Santri, Elit Bisnis, dan Strategi Kuasa Lunak Tiongkok

Santri, Elit Bisnis, dan Strategi Kuasa Lunak Tiongkok

Pada tanggal 31 Agustus 2023, FSI mengadakan seminar yang bertajuk “Santri, Elit Bisnis, dan Strategi Kuasa Lunak Tiongkok.” Dalam seminar kali ini, FSI mengundang tiga orang pembicara, yakni Prof. Dr. Tajul Arifin, guru besar Universitas Islam Negeri Sunan Gunung Djati Bandung; Prof. Dr. Abdullah Dahana, pendiri Forum Sinologi Indonesia; dan Johanes Herlijanto, Ph.D, dosen Universitas Pelita Harapan sekaligus Ketua FSI.

Diskusi itu dibuka dengan sebuah pengantar yang disampaikan Profesor Dahana terkait upaya Tiongkok untuk menanamkan pengaruhnya di negara-negara lain. Upaya tersebut juga dilakukan Tiongkok di Indonesia dengan merangkul berbagai kelompok di Indonesia, seperti kelompok umat Islam dan komunitas bisnis, termasuk elit bisnis Tionghoa. 

Profesor Tajul menjelaskan usaha pendekatan Tiongkok terhadap kelompok umat Islam melalui pemberian beasiswa untuk belajar di Tiongkok. Dalam hal pemberian beasiswa yang terjadi saat ini, menurut Prof. Tajul, lebih terlihat sisi negatif dibandingkan positifnya. Hal ini dilihat oleh Prof. Tajul melalui perbedaan dalam pemberian beasiswa yang dilakukan Tiongkok dahulu dengan sekarang, terutama dari umur target penerima dan kompetisi beasiswa.
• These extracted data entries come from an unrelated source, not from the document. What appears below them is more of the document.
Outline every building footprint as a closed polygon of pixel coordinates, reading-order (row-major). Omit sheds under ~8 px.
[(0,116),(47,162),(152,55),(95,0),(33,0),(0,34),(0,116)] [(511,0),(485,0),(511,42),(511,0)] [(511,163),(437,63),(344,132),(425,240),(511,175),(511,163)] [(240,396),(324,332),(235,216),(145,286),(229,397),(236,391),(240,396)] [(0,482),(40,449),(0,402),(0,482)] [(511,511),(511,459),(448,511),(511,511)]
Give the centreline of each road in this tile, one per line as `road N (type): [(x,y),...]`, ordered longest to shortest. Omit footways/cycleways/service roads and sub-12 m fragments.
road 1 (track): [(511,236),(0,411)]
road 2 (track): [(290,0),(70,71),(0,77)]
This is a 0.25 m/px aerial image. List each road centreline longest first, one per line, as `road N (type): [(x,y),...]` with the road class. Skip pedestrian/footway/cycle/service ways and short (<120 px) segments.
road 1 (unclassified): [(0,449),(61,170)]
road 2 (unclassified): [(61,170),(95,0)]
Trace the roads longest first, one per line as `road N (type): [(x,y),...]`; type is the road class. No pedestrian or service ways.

Berbeda dengan dulu, beasiswa yang diberikan saat ini ditujukan kepada para santri yang baru saja lulus SMA (pendidikan formal dan jalur paket) dan tanpa adanya kompetisi. Hal ini membuat para santri menjadi mudah untuk dipengaruhi karena pondasi (cara berpikir, pengetahuan dasar, ilmu keagamaan, maupun kemampuan bahasa Mandarin) yang masih kurang. Secara khusus, kelemahan ini terlihat dalam program “santri untuk perdamaian dunia” yang diadakan pemerintah Tiongkok, dengan sebuah kunjungan ke Xinjiang (salah satu wilayah dengan mayoritas muslim terbesar di China), pandangan para santri terhadap kekejaman komunis dulu dapat berubah. Para santri itu kemudian tertarik dengan kehidupan masyarakat Tiongkok, mempertanyakan dan menyudutkan aspek-aspek tertentu, baik segi agama maupun nilai-nilai di Indonesia. Oleh karenanya, menurut Prof. Tajul, sangat penting untuk kita berjuang dan membantu menyadarkan kaum santri yang akan berangkat studi ke Tiongkok untuk perlu memiliki pegangan dan pondasi yang kuat sehingga tidak mudah terpengaruh dan menjadi korban. 

Dalam hal penanaman pengaruh Tiongkok ke Indonesia, Johanes menjelaskan usaha Tiongkok melalui sebuah organisasi Departemen Kerja Front Persatuan (United Front Work Department / UFWD). Organisasi ini dibentuk sebagai alat untuk memperkuat pengaruh Tiongkok melalui kooptasi dan upaya-upaya penanaman pengaruh lainnya terhadap kelompok  tertentu (kelompok di luar partai komunis, partai-partai politik, komunitas diaspora, dan perusahaan-perusahaan multinasional), baik di dalam maupun luar negeri. Belakangan ini UFWD berfokus untuk merangkul kelompok diaspora Tionghoa, terutama kelompok elit dan mahasiswa, atas permintaan Presiden Xi Jinping. Johanes juga menjelaskan pendekatan ini dilakukan dengan harapan kelompok diaspora tersebut dapat bercerita tentang Tiongkok versi PKC (Partai Komunis China), pandangan dan kepentingan PKC, menjalin hubungan dengan para politisi, dan mempengaruhi kebijakan setempat. Di Indonesia, upaya UFWD ini dilakukan melalui berbagai cara, seperti kunjungan dengan organisasi bentukan Asosiasi Persahabatan Tionghoa Perantauan (Chinese Overseas Friendship Association). Johanes menutup dengan menjelaskan bahwa dalam beberapa studi, masyarakat Tionghoa-Indonesia (termasuk anak-anak muda) menolak dan tidak sependapat dengan upaya-upaya UFWD. Menurut Johanes, penerimaan upaya UFWD dapat memungkinkan terjadi hanya sebagai sebuah rasa hormat.